QUOTED TEXT start

# Ever experience unexplained GPS failures like this?



## phdad (Sep 5, 2019)

The call came in by radio one evening last September, at around 9 p.m. On the line was the master of a tanker, approaching the end of a monthlong journey from the Port of South Louisiana and carrying more than 5,000 metric tons of ethanol. The message was urgent: The ship’s GPS signal had suddenly disappeared—leaving the crew to navigate Cyprus’s shoreline in the dark. 
On the other end of the line was the pilots’ office at the Vasiliko oil terminal, whose staff oversees shipping traffic at Vasiliko’s harbor on Cyprus’s arid, palm-fringed southern coast. Stelios Christoforou, the pilot on duty, recognized the gravity of the situation right away. In daylight, an experienced ship captain can maneuver using paper maps, markers, and the coastline as guides. But at night, GPS becomes a critical tool in unfamiliar waters—especially near Cyprus, where NATO and Russian warships roam. And any accident could spill the tanker’s cargo across miles of coastline.


----------



## David Wilcockson (Jul 10, 2005)

So what happened?


----------



## jmcg (Apr 20, 2008)

He's gone!

BW

J


----------



## phdad (Sep 5, 2019)

I was not aboard, however, as I understand it the Captain performed a large circle course which allowed him go to port at first light.

QUOTED TEXT end
DATA EXTRACT start

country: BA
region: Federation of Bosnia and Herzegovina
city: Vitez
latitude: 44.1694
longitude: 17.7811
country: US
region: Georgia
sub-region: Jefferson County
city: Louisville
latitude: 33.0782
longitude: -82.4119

DATA EXTRACT end
DATA EXTRACT start

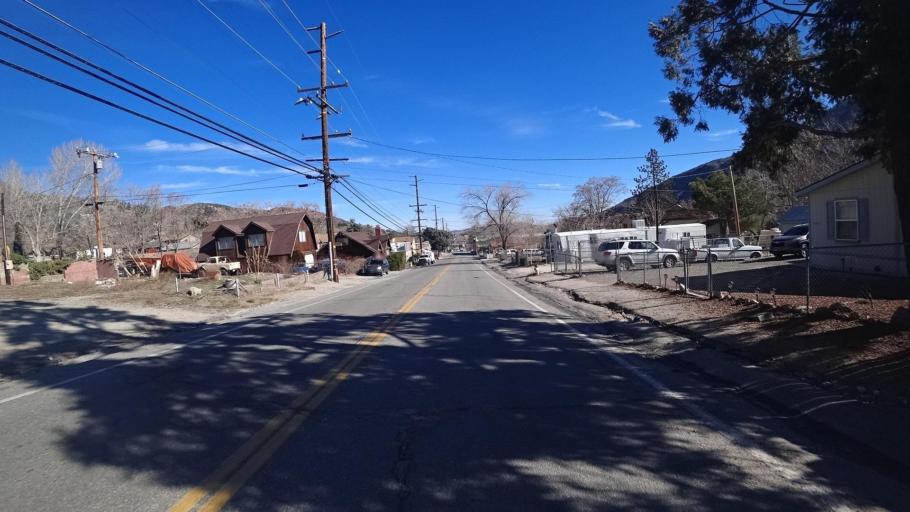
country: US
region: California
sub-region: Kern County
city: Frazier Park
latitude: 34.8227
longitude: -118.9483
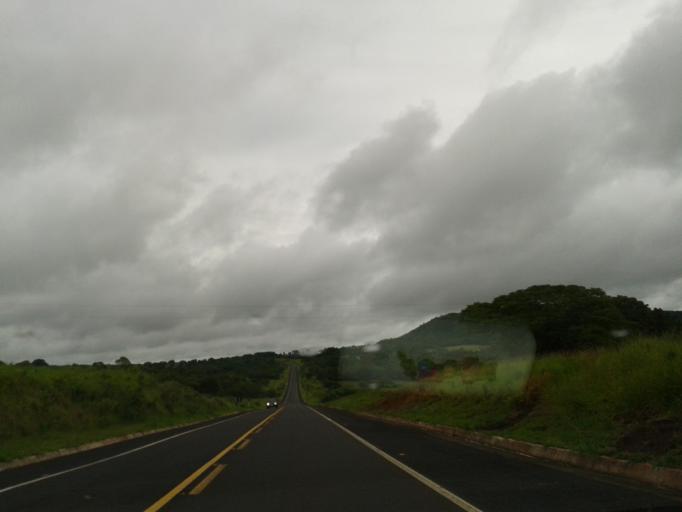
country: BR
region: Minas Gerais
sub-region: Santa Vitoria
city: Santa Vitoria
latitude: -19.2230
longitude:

DATA EXTRACT end

EXERCISE 1 >>
Summarize the GPS failure thread in two sentences.
EXERCISE 2 >>
In the GPS failure thread, turn the paragraph that begins "On the other end of the line" into a bulleted list that keeps its main facts.

TASK RESPONSE 1 >>
A tanker carrying more than 5,000 metric tons of ethanol lost its GPS signal one evening near Cyprus's shoreline, and its master radioed the pilots' office at the Vasiliko oil terminal. The poster, who was not aboard, understands that the captain sailed a large circle course until he could go to port at first light.

TASK RESPONSE 2 >>
- The call reached the pilots' office at the Vasiliko oil terminal, whose staff oversees shipping traffic at Vasiliko's harbor on Cyprus's southern coast.
- Stelios Christoforou, the pilot on duty, saw at once how serious the situation was.
- In daylight, an experienced captain can maneuver using paper maps, markers, and the coastline.
- At night, GPS is critical in unfamiliar waters, especially near Cyprus, where NATO and Russian warships roam.
- An accident could spill the tanker's cargo across miles of coastline.